Not as busy as the road into Algonquin, the 118 offers similar views without the maddening crowds. As I approached Bracebridge the mania returned. Like many places within reach of the GTA, Bracebridge has turned into a pale imitation of it over the past decade as its population has exploded. As a general rule, the larger and more austentatious the vehicle, the more likely they are to drive like a tool. The first one was a Cadillac Escalade, the rolling definition of fuck-the-world-and-get-yours consumerism, which blew past me at 120+kms/hr (I was doing 95 in an 80 zone). With the Zen bubble popped I switched on my rampant biker paranoia and eased back into the super-heated and pressurized world of Southern Ontario driving culture.
I still eked moments out of the ride through Port Carling to Bala and out through the Mohawk territories to the 400 Highway, but once on the 400 Southern Ontario’s driving mania was in full force as I pulled out onto the highway to discover the trucks all doing 120+kms/hr and the rest doing better than 140. Accelerate or be a moving chicane that’s likely to get rear ended by some doofus in an SUV doing 150kms/hr while looking at his phone.
Back into my usually riding range, I stopped in Creemore for a quick bite having not had anything to eat since breakfast at Kosy Korner that morning. From here in it’s lots of flies and straight lines. The next morning we sat on the porch with a cup of coffee at 7am while enjoying the symphony of backup beepers (5 or 6 of them at once?) along with the bullet crack of nail guns building more houses in the once empty field behind our subdivision. The tintinnabulation of construction was eventually drowned out by our neighbour’s lawn service showing up with their helicopter-loud professional lawn mower (to cut about 200 square feet of grass). We gave up at that point and went inside. Maybe we spend so much time on connected devices in our urban hell holes because we’ve made them so uninhabitable IRL.
There are some beautiful places to live out of the madness that are only an hour out of Ottawa. If we could escape the grip of Southwestern Ontario, perhaps we could find something more livable (and rideable) in the east. I’ve always wanted to live somewhere where you could enjoy the ride at your backdoor, Calabogie delivers it!

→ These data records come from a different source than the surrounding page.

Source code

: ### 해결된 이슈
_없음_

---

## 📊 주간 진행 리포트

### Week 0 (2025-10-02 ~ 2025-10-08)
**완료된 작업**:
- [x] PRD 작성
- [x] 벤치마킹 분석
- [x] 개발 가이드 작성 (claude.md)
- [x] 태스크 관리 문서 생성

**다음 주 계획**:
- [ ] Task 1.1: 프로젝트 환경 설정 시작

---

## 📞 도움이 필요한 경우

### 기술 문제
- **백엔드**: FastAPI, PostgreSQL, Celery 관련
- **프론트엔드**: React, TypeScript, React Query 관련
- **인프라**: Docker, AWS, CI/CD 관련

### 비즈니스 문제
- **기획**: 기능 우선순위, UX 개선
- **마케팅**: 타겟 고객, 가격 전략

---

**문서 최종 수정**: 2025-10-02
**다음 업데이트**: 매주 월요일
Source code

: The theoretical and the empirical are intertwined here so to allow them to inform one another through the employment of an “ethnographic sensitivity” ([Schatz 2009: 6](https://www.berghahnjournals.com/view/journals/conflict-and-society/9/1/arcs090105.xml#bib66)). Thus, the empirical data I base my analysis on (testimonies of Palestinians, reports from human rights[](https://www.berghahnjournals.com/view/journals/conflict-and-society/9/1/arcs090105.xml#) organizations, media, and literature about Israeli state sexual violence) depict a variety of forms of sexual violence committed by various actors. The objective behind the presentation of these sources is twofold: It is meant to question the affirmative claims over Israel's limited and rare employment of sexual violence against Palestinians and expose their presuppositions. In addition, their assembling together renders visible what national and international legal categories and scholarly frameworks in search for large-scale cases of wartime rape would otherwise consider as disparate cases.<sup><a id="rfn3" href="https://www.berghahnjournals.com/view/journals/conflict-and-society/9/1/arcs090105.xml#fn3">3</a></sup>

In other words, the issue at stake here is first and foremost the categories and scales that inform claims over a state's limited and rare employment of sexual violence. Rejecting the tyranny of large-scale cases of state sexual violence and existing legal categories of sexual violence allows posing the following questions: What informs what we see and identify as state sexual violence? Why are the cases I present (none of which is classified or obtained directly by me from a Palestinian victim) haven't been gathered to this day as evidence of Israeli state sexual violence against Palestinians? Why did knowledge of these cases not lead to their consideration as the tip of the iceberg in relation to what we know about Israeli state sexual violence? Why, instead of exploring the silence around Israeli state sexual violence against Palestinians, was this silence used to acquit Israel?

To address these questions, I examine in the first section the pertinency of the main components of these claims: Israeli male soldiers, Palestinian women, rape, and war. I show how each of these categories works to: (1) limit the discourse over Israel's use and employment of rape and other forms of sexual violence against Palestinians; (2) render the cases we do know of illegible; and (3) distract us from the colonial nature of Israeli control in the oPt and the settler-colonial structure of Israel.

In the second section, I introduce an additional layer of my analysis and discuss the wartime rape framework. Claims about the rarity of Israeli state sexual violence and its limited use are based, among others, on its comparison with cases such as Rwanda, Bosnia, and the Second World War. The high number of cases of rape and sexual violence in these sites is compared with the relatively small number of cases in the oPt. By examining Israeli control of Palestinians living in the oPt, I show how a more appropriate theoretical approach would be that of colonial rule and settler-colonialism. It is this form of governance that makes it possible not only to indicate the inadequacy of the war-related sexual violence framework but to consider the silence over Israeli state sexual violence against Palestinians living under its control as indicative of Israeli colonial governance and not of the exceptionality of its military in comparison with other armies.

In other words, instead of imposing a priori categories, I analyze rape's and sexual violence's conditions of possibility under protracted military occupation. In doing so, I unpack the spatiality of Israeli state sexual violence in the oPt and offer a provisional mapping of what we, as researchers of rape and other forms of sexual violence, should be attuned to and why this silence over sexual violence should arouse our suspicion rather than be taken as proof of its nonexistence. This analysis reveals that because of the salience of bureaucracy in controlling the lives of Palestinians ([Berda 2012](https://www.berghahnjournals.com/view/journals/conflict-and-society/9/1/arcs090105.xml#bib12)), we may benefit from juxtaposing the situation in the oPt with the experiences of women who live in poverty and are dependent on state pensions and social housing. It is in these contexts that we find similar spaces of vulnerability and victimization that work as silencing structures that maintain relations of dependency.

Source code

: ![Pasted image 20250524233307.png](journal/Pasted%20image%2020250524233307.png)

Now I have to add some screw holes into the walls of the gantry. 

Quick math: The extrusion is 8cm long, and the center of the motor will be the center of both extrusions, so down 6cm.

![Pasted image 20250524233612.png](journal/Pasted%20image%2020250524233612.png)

Looking back over my longer rides, I think four days is the longest I’ve ever been able to arrange for a motorcycle trip. Max and I did a four day loop around Ontario and Michigan many years ago, but busy work/life responsibilities makes it difficult to pry more time free, though that’s maybe what I need to find balance in this chaos. A colleague just spent 60 days this summer riding out to the west coast to do the PCH. My mind feels rebooted after four days away, I can’t imagine how he’s feeling, but I’d like to.